Forest Park
Host: Nancy Gardner in the backyard of her home & studio
Nancy is an award winning potter with an extensive exhibition record with work published in several ceramics collections. Her husband Burt is a sculptor and college art professor. They have been collaborating on their pottery since 1988.
Jenny Mendes’ work is intimate in scale, with the energy of a reverent mysterious prayer - a meditation on wholeness, the cosmos, cycles of life and death, the tangible/intangibility of human connection and peace. Her process is to tease out and play with a story or image that arises during the arch of time spent with each piece, trusting the alchemy of intuition and material.

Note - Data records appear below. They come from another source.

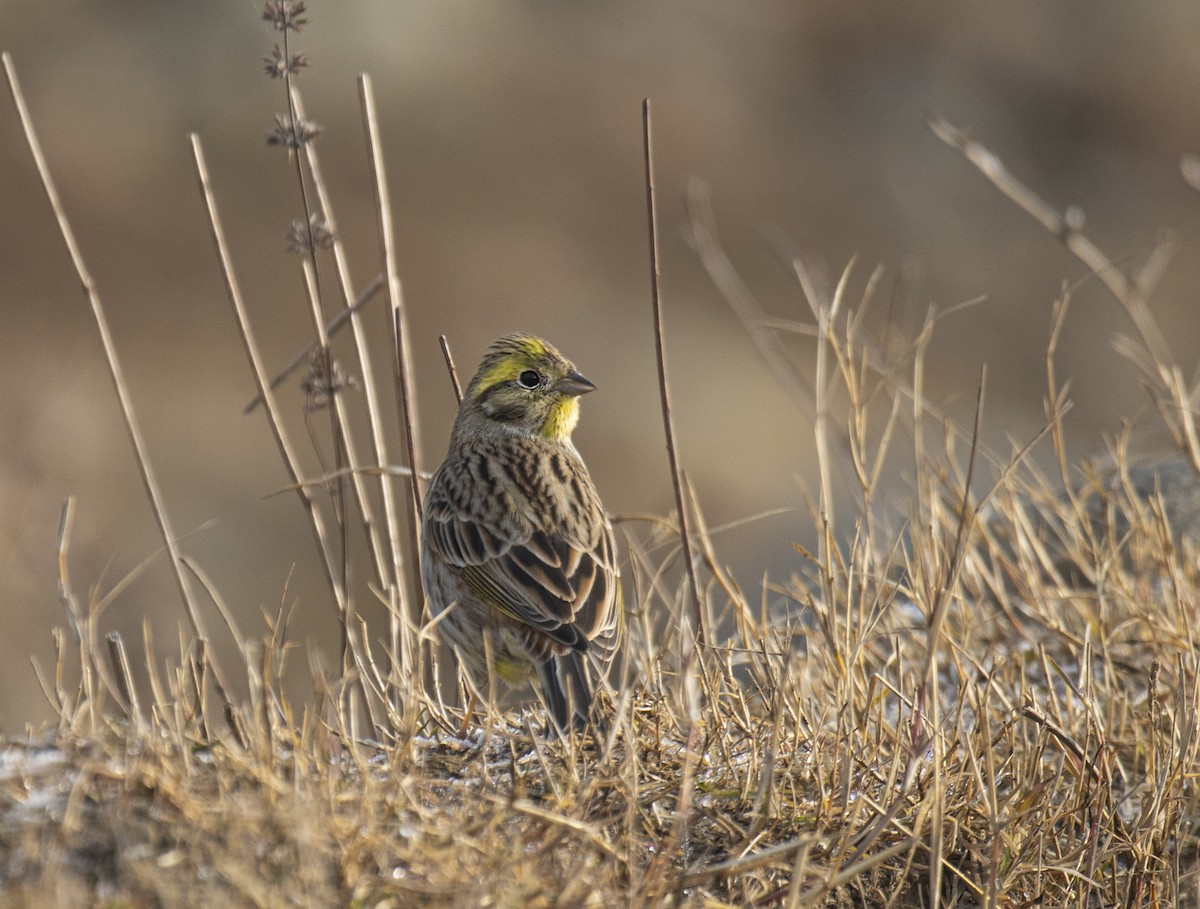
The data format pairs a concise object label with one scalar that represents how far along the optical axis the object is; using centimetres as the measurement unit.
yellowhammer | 817
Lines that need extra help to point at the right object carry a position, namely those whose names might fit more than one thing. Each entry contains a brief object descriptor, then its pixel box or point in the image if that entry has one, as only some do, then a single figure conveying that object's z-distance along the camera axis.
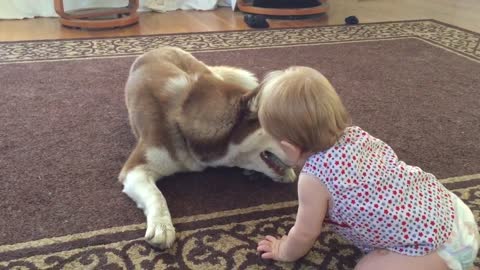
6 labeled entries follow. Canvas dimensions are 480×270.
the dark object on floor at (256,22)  3.39
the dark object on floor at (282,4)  3.70
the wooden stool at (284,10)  3.60
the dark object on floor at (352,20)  3.53
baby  0.89
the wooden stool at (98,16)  3.23
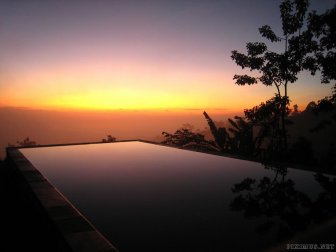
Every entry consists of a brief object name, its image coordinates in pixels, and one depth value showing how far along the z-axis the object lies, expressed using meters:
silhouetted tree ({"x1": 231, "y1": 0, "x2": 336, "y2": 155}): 6.75
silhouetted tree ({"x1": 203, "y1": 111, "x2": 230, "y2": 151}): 8.23
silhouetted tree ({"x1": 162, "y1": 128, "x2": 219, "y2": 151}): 8.39
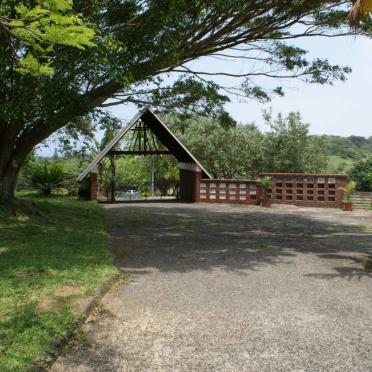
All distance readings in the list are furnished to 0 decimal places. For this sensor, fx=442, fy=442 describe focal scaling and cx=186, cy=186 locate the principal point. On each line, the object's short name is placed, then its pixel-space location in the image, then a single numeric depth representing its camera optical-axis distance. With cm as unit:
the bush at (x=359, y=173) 4288
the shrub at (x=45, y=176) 2402
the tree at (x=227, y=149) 3534
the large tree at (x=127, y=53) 979
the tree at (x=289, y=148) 3491
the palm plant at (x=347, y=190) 1995
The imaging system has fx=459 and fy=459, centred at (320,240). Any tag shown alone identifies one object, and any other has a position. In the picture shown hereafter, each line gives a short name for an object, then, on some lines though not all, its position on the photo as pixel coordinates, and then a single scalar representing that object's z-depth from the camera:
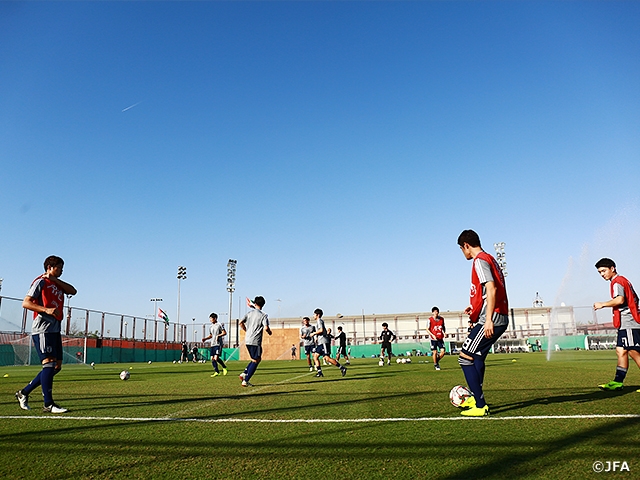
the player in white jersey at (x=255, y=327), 10.27
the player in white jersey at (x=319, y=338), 14.07
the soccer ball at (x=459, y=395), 5.67
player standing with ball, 5.27
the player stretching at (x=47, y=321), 6.27
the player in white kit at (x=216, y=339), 15.84
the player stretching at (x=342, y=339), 23.28
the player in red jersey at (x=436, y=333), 16.22
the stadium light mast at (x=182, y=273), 69.44
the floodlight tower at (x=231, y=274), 61.78
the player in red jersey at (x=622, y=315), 7.44
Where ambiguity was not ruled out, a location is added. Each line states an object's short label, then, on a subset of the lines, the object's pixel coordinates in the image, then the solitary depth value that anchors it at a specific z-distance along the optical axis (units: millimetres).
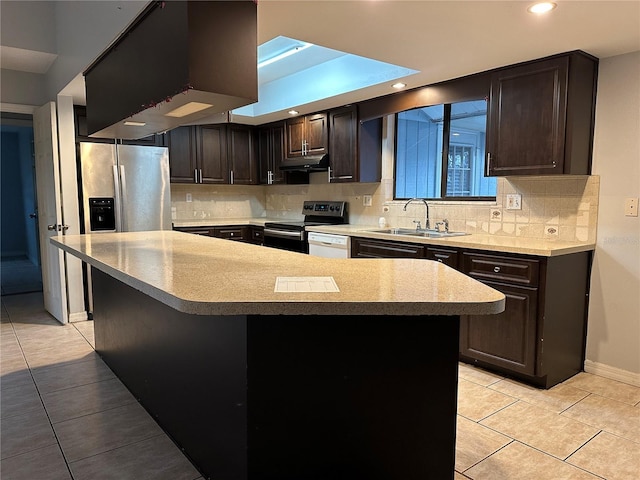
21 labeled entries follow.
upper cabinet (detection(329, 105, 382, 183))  4375
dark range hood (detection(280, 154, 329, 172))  4734
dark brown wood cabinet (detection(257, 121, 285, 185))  5422
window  3715
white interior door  4074
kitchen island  1344
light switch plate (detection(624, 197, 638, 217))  2818
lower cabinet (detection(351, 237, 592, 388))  2770
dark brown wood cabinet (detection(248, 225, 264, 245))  5273
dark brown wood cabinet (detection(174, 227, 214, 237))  5094
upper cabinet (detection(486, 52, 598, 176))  2811
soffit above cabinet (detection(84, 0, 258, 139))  1748
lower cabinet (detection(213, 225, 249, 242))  5243
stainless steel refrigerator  4215
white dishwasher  4031
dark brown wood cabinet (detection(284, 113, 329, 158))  4781
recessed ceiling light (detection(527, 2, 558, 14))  2092
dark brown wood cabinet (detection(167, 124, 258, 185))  5207
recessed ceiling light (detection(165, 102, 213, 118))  2000
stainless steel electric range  4660
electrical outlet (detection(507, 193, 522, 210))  3354
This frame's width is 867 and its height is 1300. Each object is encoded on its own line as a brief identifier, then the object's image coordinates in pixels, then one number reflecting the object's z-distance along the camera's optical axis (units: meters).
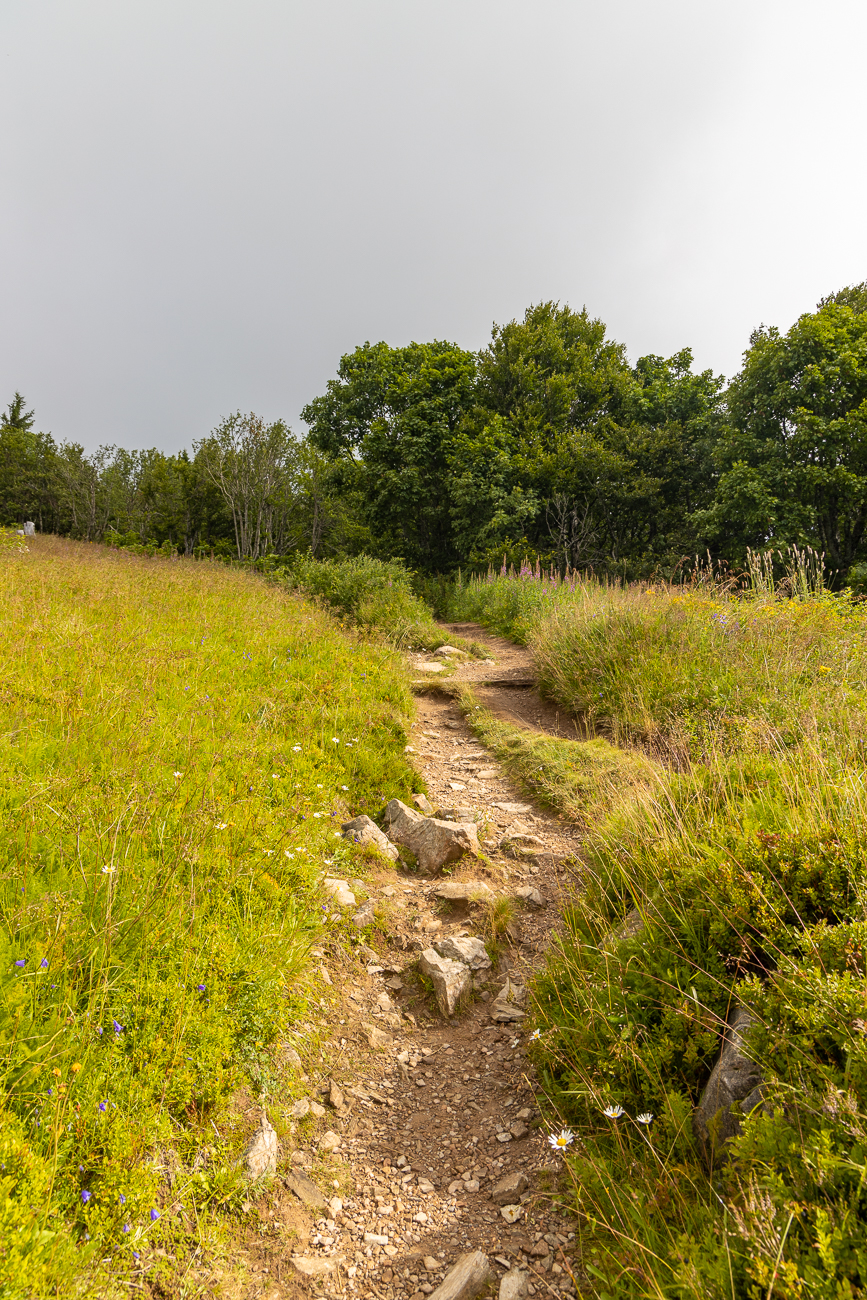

Forming function, a dance, often a tug of war, between though and object making. Add to this dialogue the sheer joy of working with clays as materially responsive as porcelain and surfaces only possible through glaze fusion. A dynamic is created which becomes a life-long fascination.
Roberta’s thrown, altered, carved and gestural pieces are intimate forms that fit and feel good in my hand. While they are generally not representations of actual objects, they reflect the shapes, patterns, colors and surfaces that she is drawn to in nature that inform and inspire her work. She lives Oak Park, Illinois where she herds two cats, keeps up her old house and her overgrown garden.
Levi Yastrow is a potter and teacher from the Chicago Suburbs. He makes functional soda and wood fired tableware inspired by his kinetic connection to clay and the world around him. Levi is a teaching artist at Lillstreet in Chicago and it the Art Studios Lab Technician at the College of DuPage in Glen Ellyn, Illinois.
Qi Zhang’s work bridges the digital and the handmade, blending functional and sculptural ceramics through slip casting techniques. He designs each form digitally, 3D print prototypes, and creates plaster molds to cast my pieces. His work draws inspiration from the structural beauty of architecture, the organic complexity of nature, and the dreamlike qualities of surrealism. Each piece is an exploration of form and feeling—intended to evoke both familiarity and otherworldliness.